### REQUIRED WORK
(a) In the passage on Worldwide Widget Manufacturing's bond issue, what yield will the 20-year AA-rated bonds need to offer?
(b) Pick up the passage on Worldwide Widget Manufacturing's bond issue after its last sentence and keep going.

### EXCERPT

####

In: Finance
Worldwide Widget Manufacturing, Inc., is doing so well it decides it’s time to become an international company. As the chief financial officer (CFO), you’re tasked with raising $340 million of new capital to open offices around the world. In researching the matter, you learn that if bonds due in 20 years are used for raising the capital, they’ll be rated AA and will need to offer a yield of 6.5 percent. How many bonds will it be necessary to issue to raise the needed capital? What will Worldwide Widget Manufacturing have to make as a semiannual interest rate payment?
Key features of the bond are the following:
Face Value or Par value: This is the denomination of the bond on which interest is calculated. Unless otherwise specified, the bond will be redeemed at face value on maturity. Let us treat the par value of this bond at $1,000.
Maturity: It is the tenure of the bond. In the given case, the term to maturity is stated as 20 years.

####

### DATA RECORDS

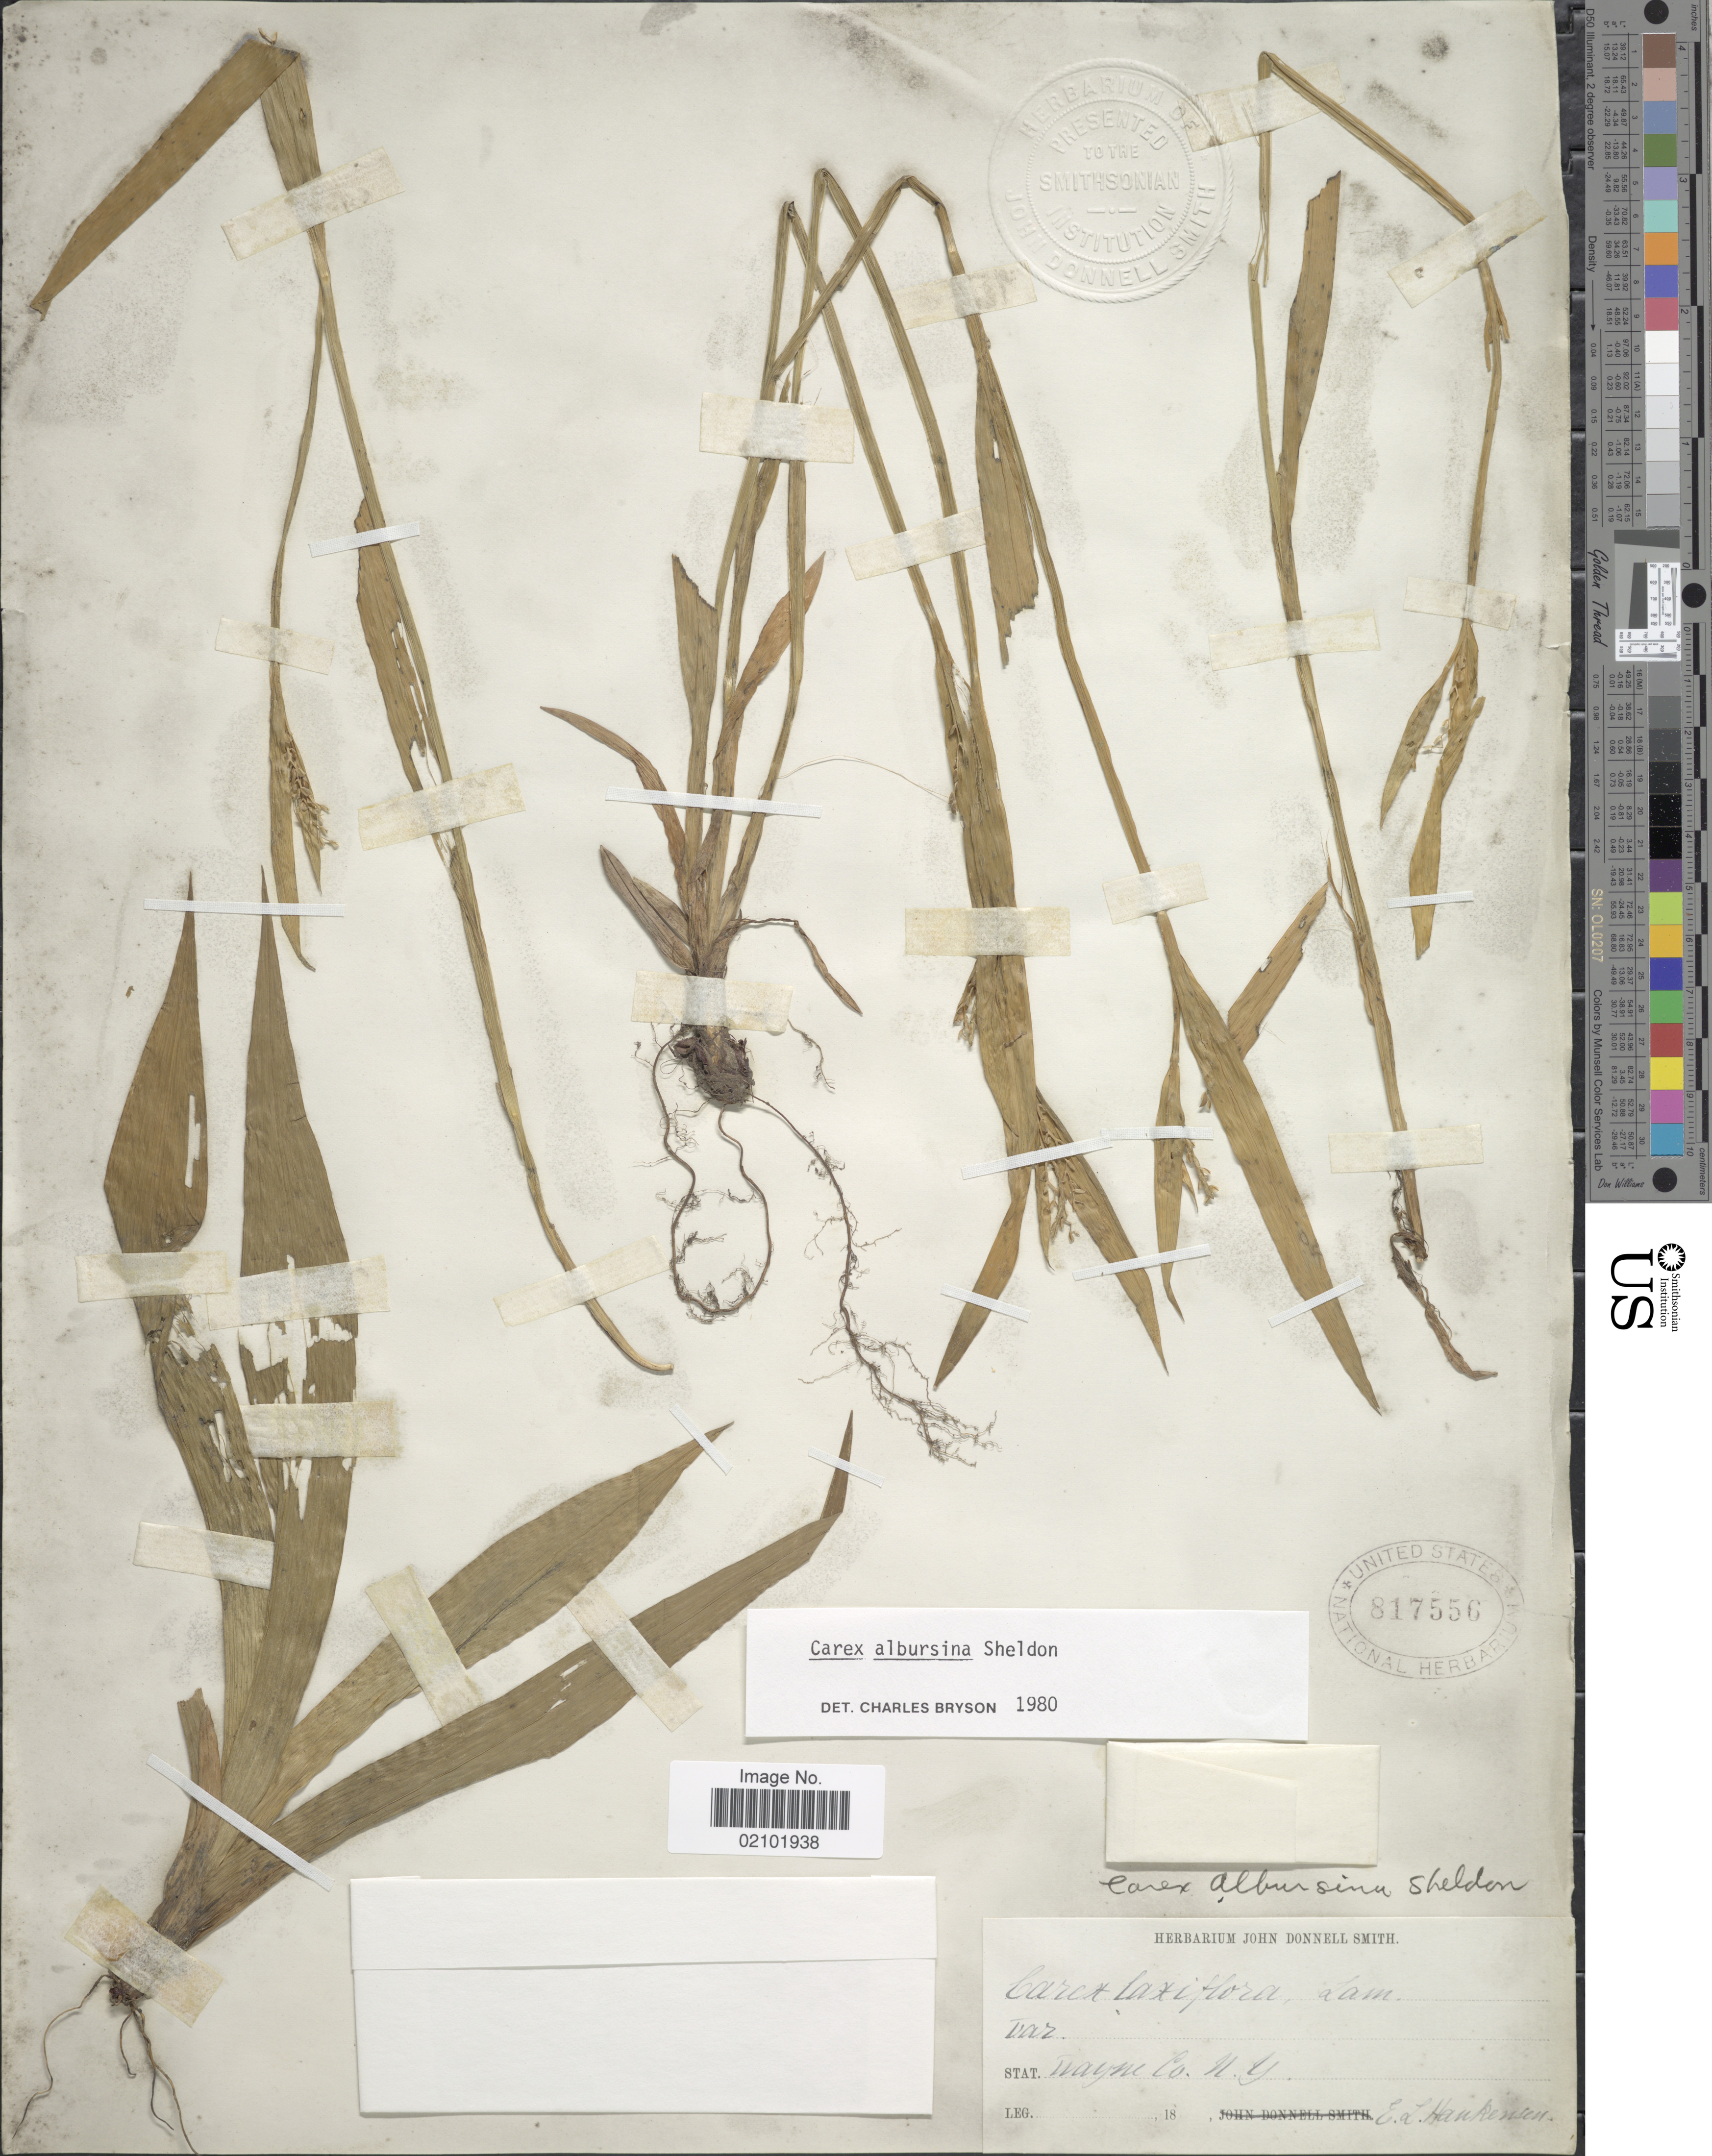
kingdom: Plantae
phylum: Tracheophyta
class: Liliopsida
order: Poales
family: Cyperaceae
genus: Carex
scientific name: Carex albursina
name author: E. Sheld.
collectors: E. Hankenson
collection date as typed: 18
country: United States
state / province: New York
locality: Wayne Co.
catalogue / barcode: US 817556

####

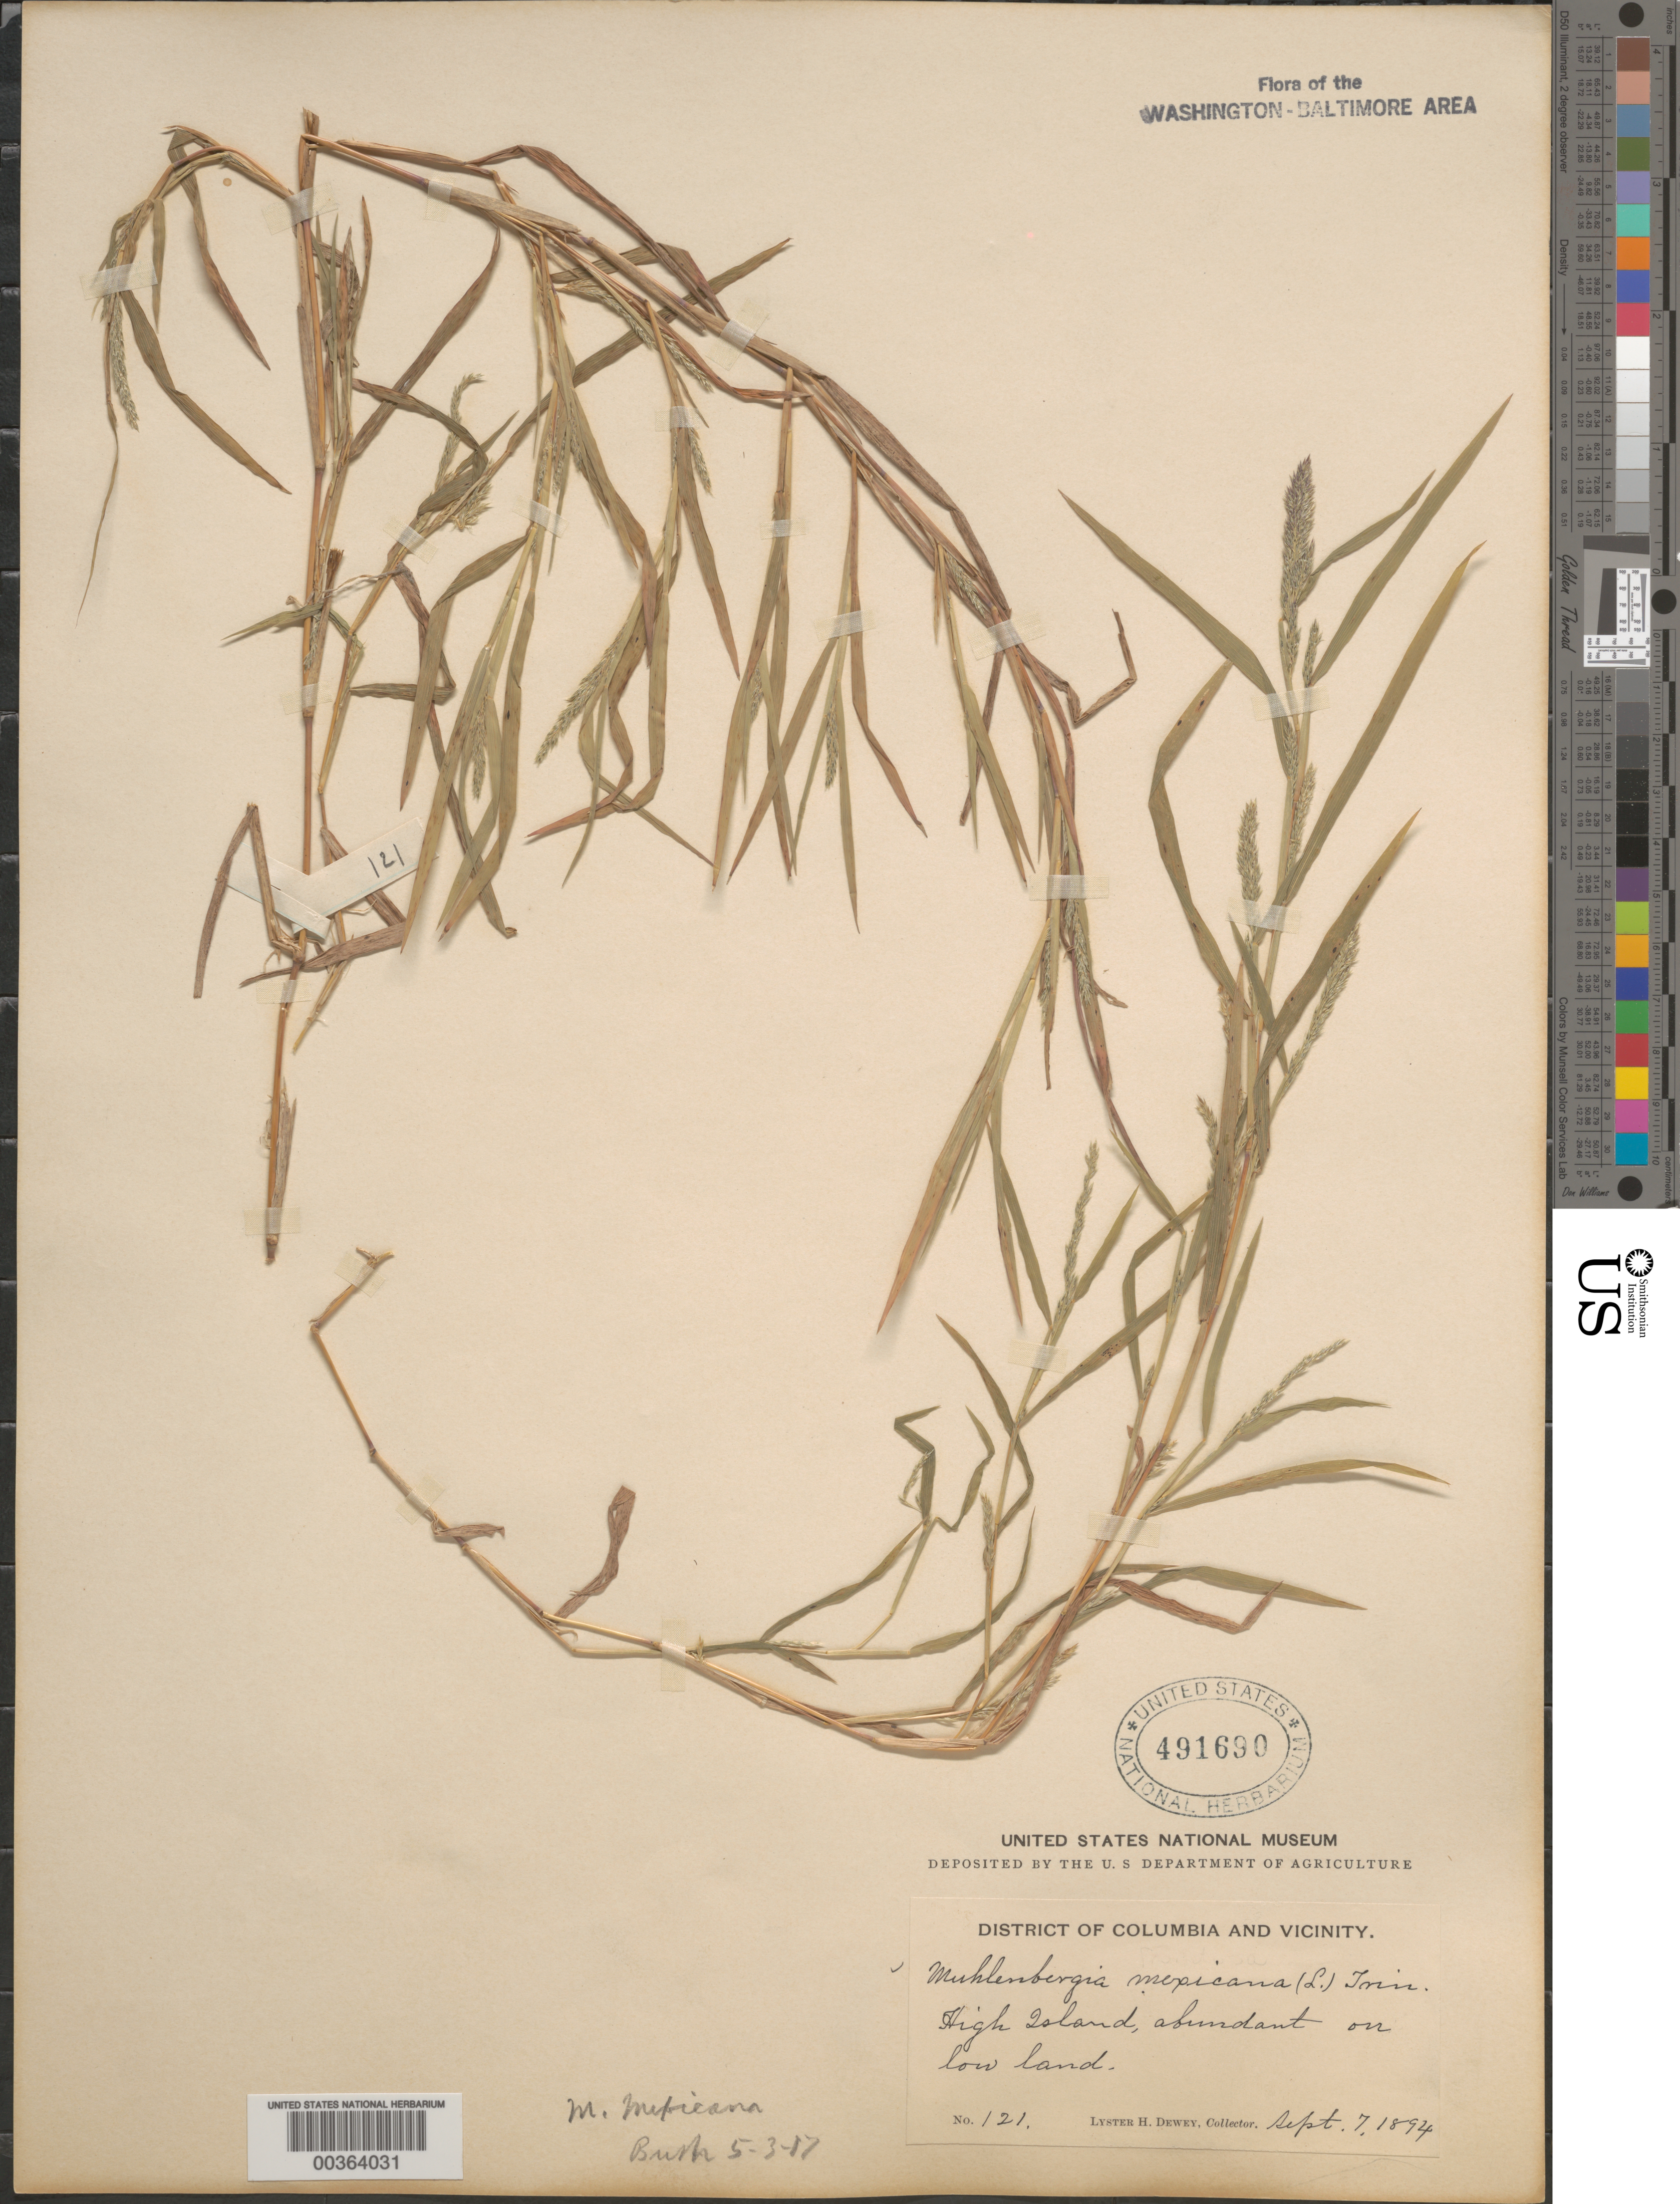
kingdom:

####

### TASK-BY-TASK OUTPUTS
(a) 6.5 percent

(b)
Coupon rate: This is the rate of interest paid on the bond per year. Coupon rate is usually stated on yearly basis.
Payment frequency: Coupon (interest) may be paid at the pre-determined frequency of number of times a year. The frequency could be usually annual (one in a year) or semi annual (twice a year). In the given case, frequency is stated as semi annual.
Yield to maturity (YTM): It is the rate of interest (discount rate) at which present values of future cash inflows become equal to the present market value (price) of the bond.YTM is the expected rate of income (interest) that the investor receives out of this investment and it is dependant on the risk involved, in addition to the other factors. It is stated that yield on this bond is 6.5%.
Issue price and premium/discount: If the coupon rate and yield are equal, the bond price is equal to par value (face value). If the yield is higher than coupon rate, price will be less than face value (discount) and if the yield is lower than coupon rate, price will be higher (premium).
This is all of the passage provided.